Competitive displacement of interactions between RhopH3, Band 3, and MSP1 binding domains. (A) 5ABC peptide of band 3 was expressed as GST fusion protein bound to GSH resin beads. Beads were allowed to interact with Trx-RhopH3-C, followed by the addition Trx-MSP1₁₉ at varying concentrations. (B) Bound proteins were eluted and analyzed by immunoblotting against the His tag to detect Trx-RhopH3-C and Trx-MSP1₁₉ fusion proteins. Trx-RhopH3-C was added to saturate the binding sites of GST-5ABC on beads. Increasing amounts of Trx-MSP1₁₉ were added to determine the displacement of RhopH3-C interaction with the GST-5ABC peptide immobilized onto beads.

Fig. 11

RhopH3 binds to RBCs and inhibits parasite invasion. (A) Untreated and enzyme-treated RBCs were incubated with Trx-RhopH3-C to allow binding.

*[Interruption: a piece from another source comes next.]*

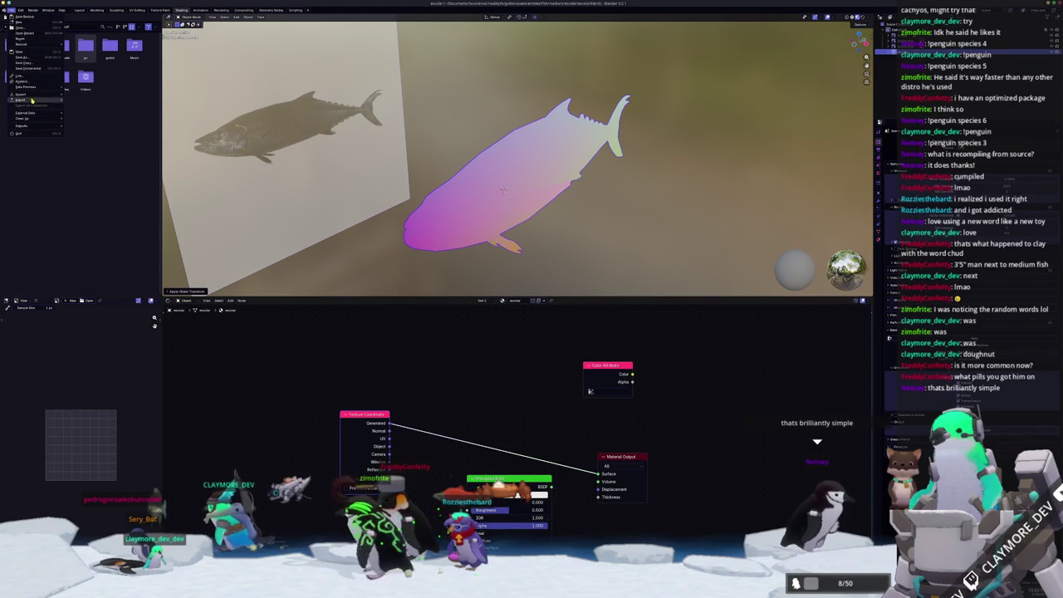
{"action": "middle_click_drag", "start_coordinate": [531, 200], "coordinate": [573, 191]}
{"action": "key", "text": "Tab"}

RBCs were washed and bound Trx-RhopH3-C was eluted with high NaCl. Eluted protein was analyzed by immunoblotting as described before. (B) Untreated and enzyme-treated human RBCs were used to prepare ghosts for analysis by SDS-PAGE and Coomassie blue staining. (C) Western blotting of the material shown in panel B using an anti-band 3 antibody. The arrow indicates the position of band 3 in untreated RBC ghosts. UT, untreated; C, chymotrypsin-treated; T, trypsin-treated; Neu, neuraminidase-treated; TT, Triple-treated C+T+Neu. (D) Invasion inhibition assay was carried out using the 3D7 strain of P. falciparum. The invasion assays were performed in triplicate at 2.5 and 5 μM concentrations due to the limitation of protein stability of recombinant Trx-RhopH3-C under these conditions. Trx protein was used as a negative control. (E) Proposed model of merozoite attachment to RBCs via interactions involving band 3, MSP1, and RhopH3.